Postoperative Long-Term Outcomes and Independent Risk Factors of Non-Small-Cell Lung Cancer Patients With Propofol versus Sevoflurane Anesthesia: A Retrospective Cohort Study

Zhenglian Gao; Jian Xu; Mark Coburn; Daqing Ma; Kun Wang

doi:10.3389/fphar.2022.945868

Postoperative Long-Term Outcomes and Independent Risk Factors of Non-Small-Cell Lung Cancer Patients With Propofol versus Sevoflurane Anesthesia: A Retrospective Cohort Study

Front Pharmacol. 2022 Jul 22:13:945868. doi: 10.3389/fphar.2022.945868. eCollection 2022.

Authors

Zhenglian Gao^{1

2}, Jian Xu³, Mark Coburn⁴, Daqing Ma⁵, Kun Wang^{6

1}

Affiliations

¹ Department of Anesthesiology, Harbin Medical University Cancer Hospital, Harbin, China.
² Department of Anesthesiology, Panzhihua Central Hospital, Panzhihua, China.
³ Department of Anesthesiology, Cangzhou Central Hospital, Cangzhou, China.
⁴ Department of Anesthesiology and Intensive Care Medicine, University Hospital Bonn, Bonn, Germany.
⁵ Anaesthetics, Pain Medicine and Intensive Care, Department of Surgery and Cancer, Faculty of Medicine, Imperial College London, Chelsea and Westminster Hospital, London, United Kingdom.
⁶ Department of Anesthesiology, The First Affiliated Hospital of Harbin Medical University, Harbin, China.

Abstract

Background: Existing studies have shown that the relationship between anesthetic agents and non-small-cell lung cancer (NSCLC) prognosis remains controversial. Therefore, this retrospective cohort study was designed to investigate the effects of propofol or sevoflurane anesthesia on the long-term oncologic outcomes of NSCLC patients. Methods: We identified 1,778 eligible patients (propofol-based total intravenous anesthesia (TIVA) group, n = 686; sevoflurane-based inhalation anesthesia (INHA) group, n = 1,092) out of 2,388 patients undergoing elective NSCLC surgery from June 2013 to June 2016 in the Harbin Medical University Cancer Hospital. The primary endpoints were five-year overall survival and recurrence-free survival. The secondary endpoints were independent risk factors of cancer recurrence or all-cause mortality. The data were analyzed with propensity score matching, Kaplan-Meier survival, and Cox multivariate analyses as appropriate. Results: After propensity score matching, there were 672 patients in each group. The median follow-up period was 69 months (interquartile range: 68-70 months) for all patients.

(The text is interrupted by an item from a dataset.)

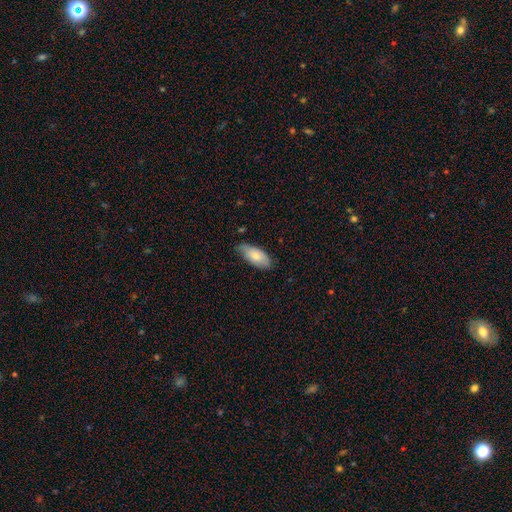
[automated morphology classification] type=smooth (74%); roundness=in between (90%); merging=none (64%).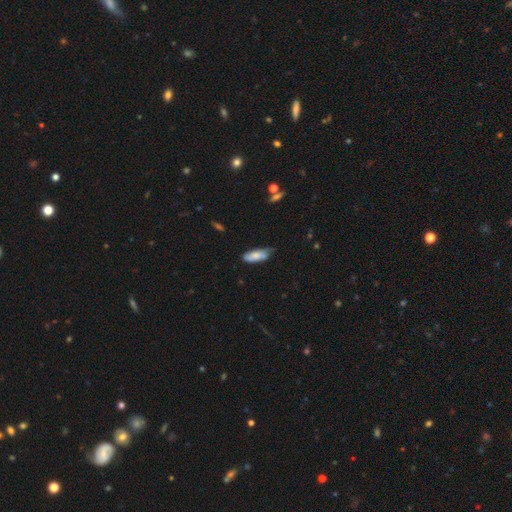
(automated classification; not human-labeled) smooth_or_featured: smooth (p=0.74) [alt: featured or disk p=0.19]
how_rounded: in between (p=0.68) [alt: cigar-shaped p=0.30]
merging: none (p=0.54) [alt: minor disturbance p=0.36]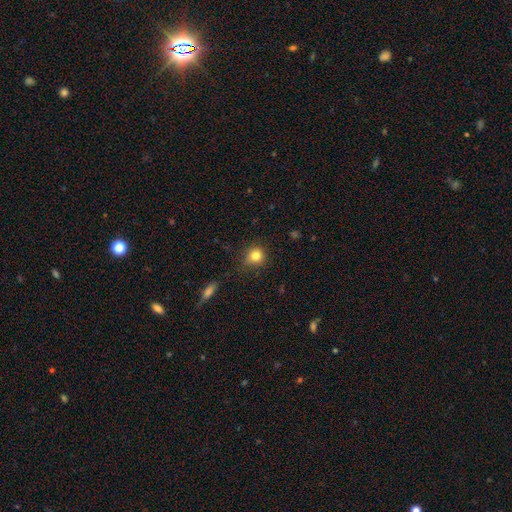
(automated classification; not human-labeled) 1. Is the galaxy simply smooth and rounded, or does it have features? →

Five-year overall survival was 75.7% (95% confidence interval (CI) 72.4-79.1) in the TIVA group and 71.8% (68.4-75.4) in the INHA group (p = 0.160) (hazard ratio (HR), 0.86; 95% CI, 0.70-1.06; p = 0.158), and five-year recurrence-free survival was 68.5% (65.0-72.2) and 62.7% (59.1-66.5 (p = 0.108) (HR, 0.90; 95% CI, 0.75-1.08; p = 0.253), respectively. Subgroup analyses showed there were no significant difference in the overall survival or recurrence-free survival between the two groups in each TNM stage of NSCLC. The independent risk factors included age ≥60 years, male, blood transfusion, segmental/wedge resection and pneumonectomy, thoracotomy, postoperative complications, lung adenocarcinoma, TNM stages, high CEA and CYFRA211 levels, and postoperative radiotherapy. Conclusions: Our data indicated no difference between the propofol-based TIVA and sevoflurane-based INHA in terms of five-year overall survival and recurrence-free survival after NSCLC surgery.

Keywords: non-small-cell lung cancer; propofol; risk factors; sevoflurane; survival.